In case such an action is maintained in the courts for damages, it is not necessary to plead or prove freedom from contributory negligence, nor may the defendant plead as a defense that the injury was caused by the negligence of a fellow servant, nor that the employé assumed the risk of his employment, or that the injury was due to the contributory negligence of the employé. It is provided that:

“The employer shall promptly provide for an injured employé such medical, surgical or other attendance or treatment, nurse and hospital service, medicines, crutches and apparatus as may be required or be requested by the employé, during sixty days after the injury.” Section 13.
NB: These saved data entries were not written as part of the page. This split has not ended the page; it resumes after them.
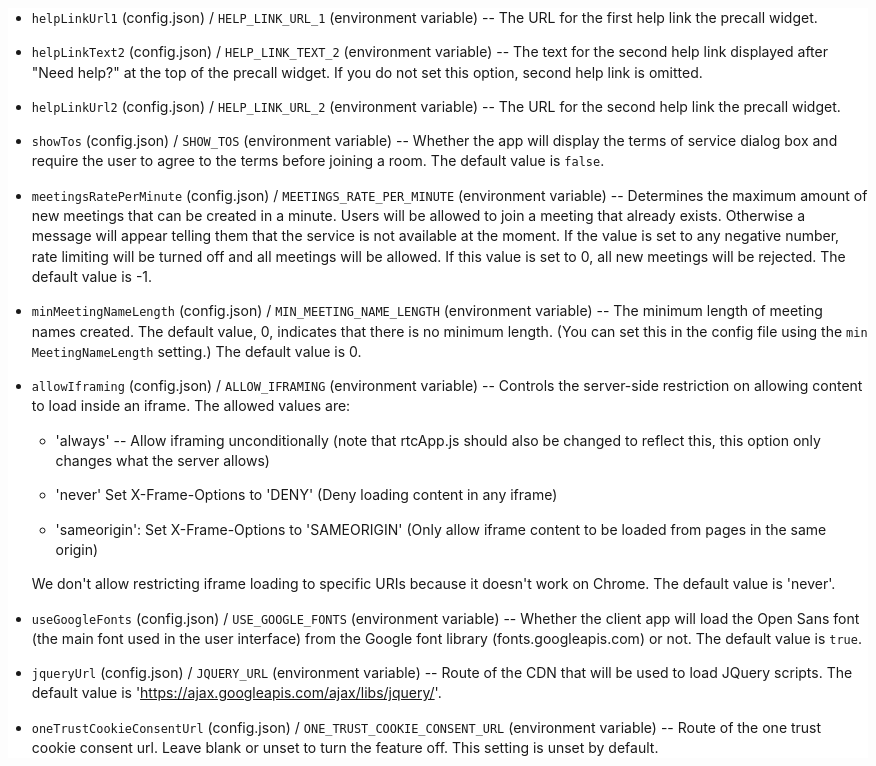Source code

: * `helpLinkUrl1` (config.json) / `HELP_LINK_URL_1` (environment variable) -- The URL for
  the first help link the precall widget.

* `helpLinkText2` (config.json) / `HELP_LINK_TEXT_2` (environment variable) -- The text
  for the second help link displayed after "Need help?" at the top of the precall widget.
  If you do not set this option, second help link is omitted.

* `helpLinkUrl2` (config.json) / `HELP_LINK_URL_2` (environment variable) -- The URL for
  the second help link the precall widget.

* `showTos` (config.json) / `SHOW_TOS` (environment variable) -- Whether the app will display the terms of service
  dialog box and require the user to agree to the terms before joining a room. The default value is `false`.

* `meetingsRatePerMinute` (config.json) / `MEETINGS_RATE_PER_MINUTE` (environment variable) -- Determines the maximum amount of new meetings that
  can be created in a minute. Users will be allowed to join a meeting that already exists. Otherwise a message
  will appear telling them that the service is not available at the moment. If the value is set to any negative
  number, rate limiting will be turned off and all meetings will be allowed. If this value is set to 0, all new
  meetings will be rejected. The default value is -1.

* `minMeetingNameLength` (config.json) / `MIN_MEETING_NAME_LENGTH` (environment variable) -- The minimum length of
  meeting names created. The default value, 0, indicates that there is no minimum
  length. (You can set this in the config file using the `minMeetingNameLength` setting.)
  The default value is 0.

* `allowIframing` (config.json) / `ALLOW_IFRAMING` (environment variable) -- Controls the server-side restriction on
  allowing content to load inside an iframe. The allowed values are:

  - 'always' -- Allow iframing unconditionally (note that rtcApp.js should also be changed
     to reflect this, this option only changes what the server allows)

  - 'never'  Set X-Frame-Options to 'DENY' (Deny loading content in any iframe)

  - 'sameorigin': Set X-Frame-Options to 'SAMEORIGIN' (Only allow iframe content to be loaded
    from pages in the same origin)

  We don't allow restricting iframe loading to specific URIs because it doesn't work on Chrome.
  The default value is 'never'.

* `useGoogleFonts` (config.json) / `USE_GOOGLE_FONTS` (environment variable) -- Whether the client app will load
   the Open Sans font (the main font used in the user interface) from the Google font library
   (fonts.googleapis.com) or not. The default value is `true`.

* `jqueryUrl` (config.json) / `JQUERY_URL` (environment variable) --
  Route of the CDN that will be used to load JQuery scripts. The default value is
  'https://ajax.googleapis.com/ajax/libs/jquery/'.

* `oneTrustCookieConsentUrl` (config.json) / `ONE_TRUST_COOKIE_CONSENT_URL` (environment variable) -- Route of the one trust cookie consent url. Leave blank or unset to turn the feature off. This setting is unset by default.
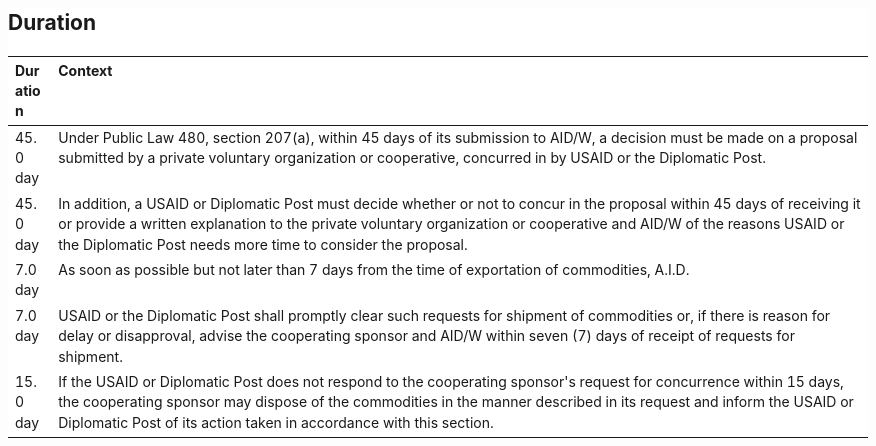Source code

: 
## Duration

| Duration   | Context                                                                                                                                                                                                                                                                                                                                                                                                                                                                                                                                                                                                                                                                                                                                                                 |
|:-----------|:------------------------------------------------------------------------------------------------------------------------------------------------------------------------------------------------------------------------------------------------------------------------------------------------------------------------------------------------------------------------------------------------------------------------------------------------------------------------------------------------------------------------------------------------------------------------------------------------------------------------------------------------------------------------------------------------------------------------------------------------------------------------|
| 45.0 day   | Under Public Law 480, section 207(a), within 45 days of its submission to AID/W, a decision must be made on a proposal submitted by a private voluntary organization or cooperative, concurred in by USAID or the Diplomatic Post.                                                                                                                                                                                                                                                                                                                                                                                                                                                                                                                                      |
| 45.0 day   | In addition, a USAID or Diplomatic Post must decide whether or not to concur in the proposal within 45 days of receiving it or provide a written explanation to the private voluntary organization or cooperative and AID/W of the reasons USAID or the Diplomatic Post needs more time to consider the proposal.                                                                                                                                                                                                                                                                                                                                                                                                                                                       |
| 7.0 day    | As soon as possible but not later than 7 days from the time of exportation of commodities, A.I.D.                                                                                                                                                                                                                                                                                                                                                                                                                                                                                                                                                                                                                                                                       |
| 7.0 day    | USAID or the Diplomatic Post shall promptly clear such requests for shipment of commodities or, if there is reason for delay or disapproval, advise the cooperating sponsor and AID/W within seven (7) days of receipt of requests for shipment.                                                                                                                                                                                                                                                                                                                                                                                                                                                                                                                        |
| 15.0 day   | If the USAID or Diplomatic Post does not respond to the cooperating sponsor's request for concurrence within 15 days, the cooperating sponsor may dispose of the commodities in the manner described in its request and inform the USAID or Diplomatic Post of its action taken in accordance with this section.                                                                                                                                                                                                                                                                                                                                                                                                                                                        |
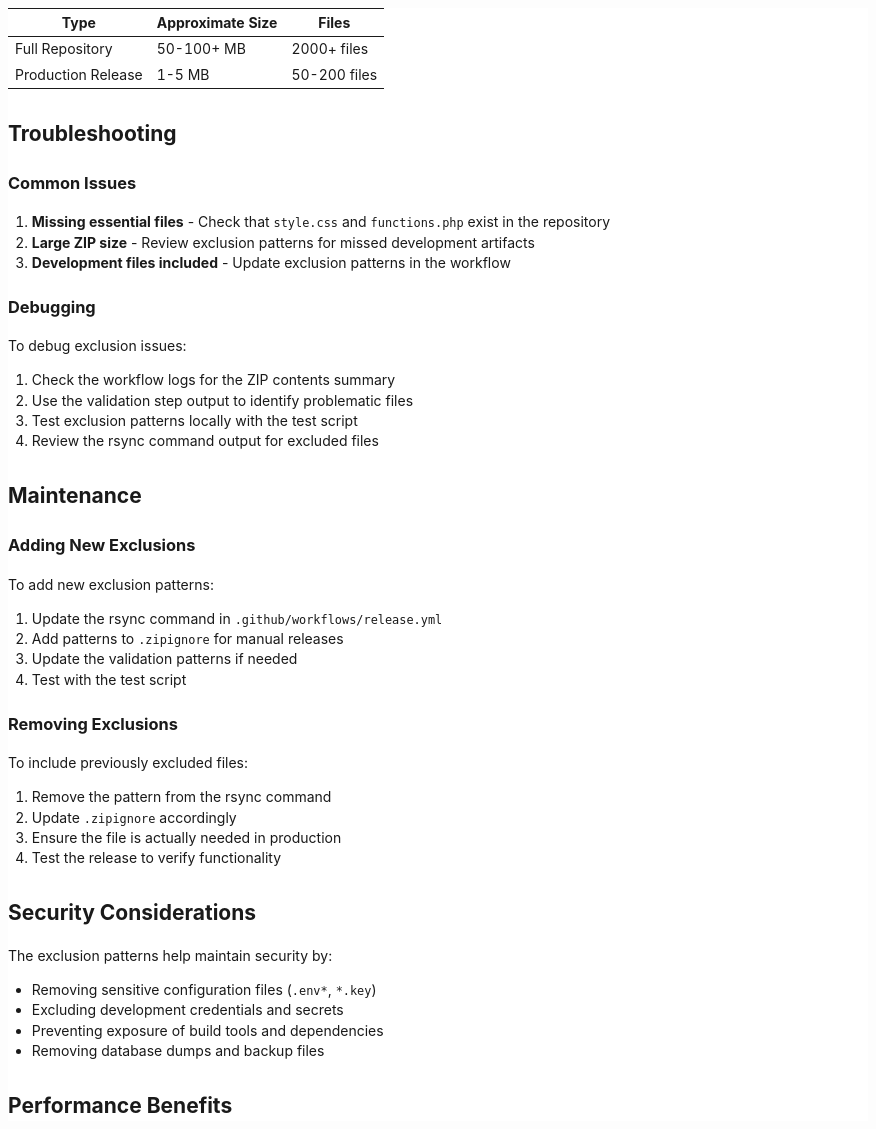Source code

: | Type | Approximate Size | Files |
|------|------------------|-------|
| Full Repository | 50-100+ MB | 2000+ files |
| Production Release | 1-5 MB | 50-200 files |

## Troubleshooting

### Common Issues

1. **Missing essential files** - Check that `style.css` and `functions.php` exist in the repository
2. **Large ZIP size** - Review exclusion patterns for missed development artifacts
3. **Development files included** - Update exclusion patterns in the workflow

### Debugging

To debug exclusion issues:

1. Check the workflow logs for the ZIP contents summary
2. Use the validation step output to identify problematic files
3. Test exclusion patterns locally with the test script
4. Review the rsync command output for excluded files

## Maintenance

### Adding New Exclusions

To add new exclusion patterns:

1. Update the rsync command in `.github/workflows/release.yml`
2. Add patterns to `.zipignore` for manual releases
3. Update the validation patterns if needed
4. Test with the test script

### Removing Exclusions

To include previously excluded files:

1. Remove the pattern from the rsync command
2. Update `.zipignore` accordingly
3. Ensure the file is actually needed in production
4. Test the release to verify functionality

## Security Considerations

The exclusion patterns help maintain security by:
- Removing sensitive configuration files (`.env*`, `*.key`)
- Excluding development credentials and secrets
- Preventing exposure of build tools and dependencies
- Removing database dumps and backup files

## Performance Benefits
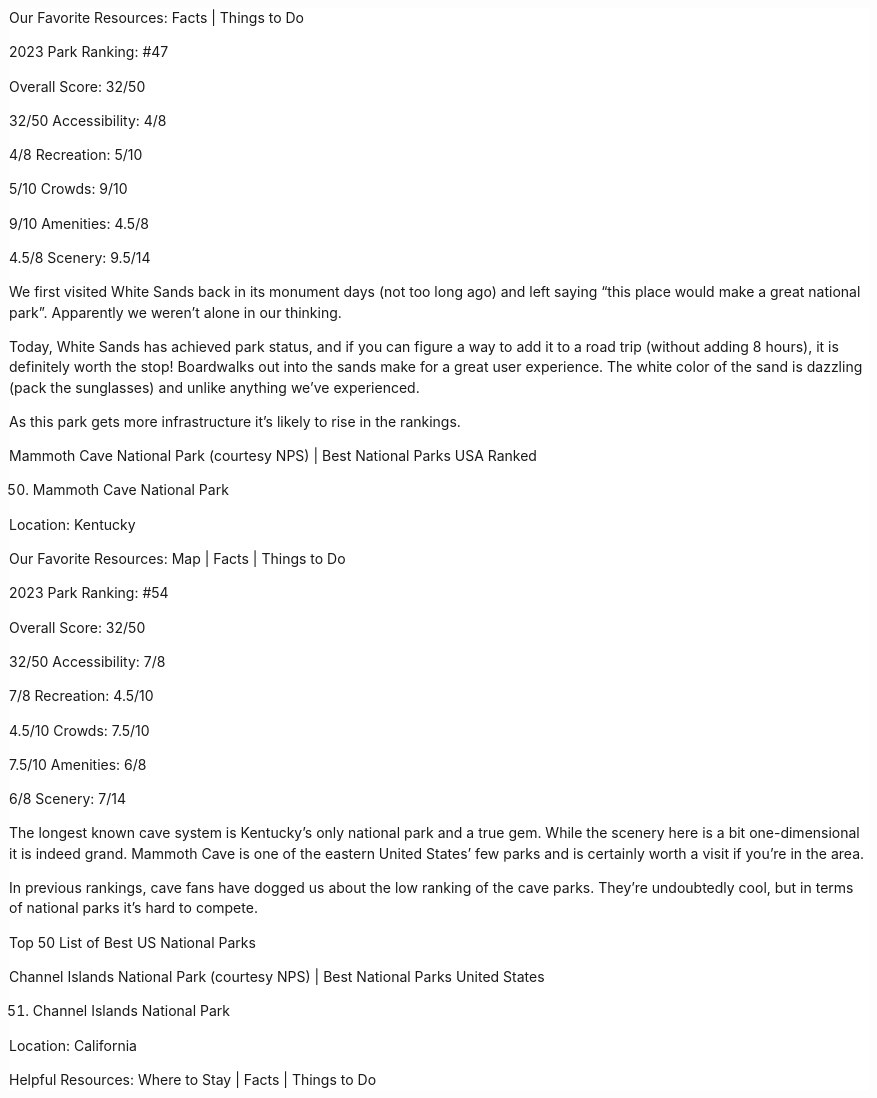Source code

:   Our Favorite Resources: Facts | Things to Do

  2023 Park Ranking: #47

  Overall Score: 32/50

  32/50 Accessibility: 4/8

  4/8 Recreation: 5/10

  5/10 Crowds: 9/10

  9/10 Amenities: 4.5/8

  4.5/8 Scenery: 9.5/14

  We first visited White Sands back in its monument days (not too long ago) and left saying “this place would make a great national park”. Apparently we weren’t alone in our thinking.

  Today, White Sands has achieved park status, and if you can figure a way to add it to a road trip (without adding 8 hours), it is definitely worth the stop! Boardwalks out into the sands make for a great user experience. The white color of the sand is dazzling (pack the sunglasses) and unlike anything we’ve experienced.

  As this park gets more infrastructure it’s likely to rise in the rankings.

  Mammoth Cave National Park (courtesy NPS) | Best National Parks USA Ranked

  50. Mammoth Cave National Park

  Location: Kentucky

  Our Favorite Resources: Map | Facts | Things to Do

  2023 Park Ranking: #54

  Overall Score: 32/50

  32/50 Accessibility: 7/8

  7/8 Recreation: 4.5/10

  4.5/10 Crowds: 7.5/10

  7.5/10 Amenities: 6/8

  6/8 Scenery: 7/14

  The longest known cave system is Kentucky’s only national park and a true gem. While the scenery here is a bit one-dimensional it is indeed grand. Mammoth Cave is one of the eastern United States’ few parks and is certainly worth a visit if you’re in the area.

  In previous rankings, cave fans have dogged us about the low ranking of the cave parks. They’re undoubtedly cool, but in terms of national parks it’s hard to compete.

  Top 50 List of Best US National Parks

  Channel Islands National Park (courtesy NPS) | Best National Parks United States

  51. Channel Islands National Park

  Location: California

  Helpful Resources: Where to Stay | Facts | Things to Do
An injured employé is required, if requested by the commission, to submit himself to medical examination at a time and from time to time at a place reasonably convenient for the employé. Section 19. If a workman entitled to compensation under the act is injured or killed by the negligence or wrong of another on in the same employ, an option is given to take compensation under this act or pursue the remedy against such other. If compensation is taken under this act, the cause of action against such other must be assigned to the state for the purposes prescribed. Section 29. An agreement for contribution by the employé toward the premiums paid or to be paid by the employer is void. Section 31. No agreement by an employé to waive his right to compensation is valid. Section 32. Claims for compensation shall not be assigned, released, or commuted, and are exempt from all claims of creditors. Section 33. An employer is required to secure compensation to his employés in the way prescribed by the statute. Section 50. If he fail to comply with said section 50 he “shall be liable to a penalty during which such failure continues of an amount equal to the pro rata premium which would have been payable for insurance in the state fund for such period of noncompliance to be recovered in an action brought by the commission.” Section 50. It is also provided that failure to secure the payment of compensation shall have the effect of enabling the injured employé or his dependents to maintain an action for damages in the courts. Section 52. An employer securing payment of compensation by contributing premiums to the said fund is thereby relieved from all liability for personal injuries or death sustained by his employés and a similar relief from liability is obtained by the employer by payment of the compensation by himself or an insurance carrier. Section 53. The commission may cause the deposition of witnesses residing within or without the state to be taken in the manner prescribed by law for like depositions for civil actions in the Supreme Court. Section 72. The act provides that the employments shall be divided into groups and that:

“The commission shall determine the hazards of the different classes composing each group and fix the rates of premiums therefor based upon the total pay roll and number of employés in each of such classes of employment at the lowest possible rate consistent with the maintenance of a solvent state insurance fund and the creation of a reasonable surplus and reserve; and for such purpose may adopt a system of schedule rating in such a manner as to take account of the peculiar hazard of each individual risk.” Section 95.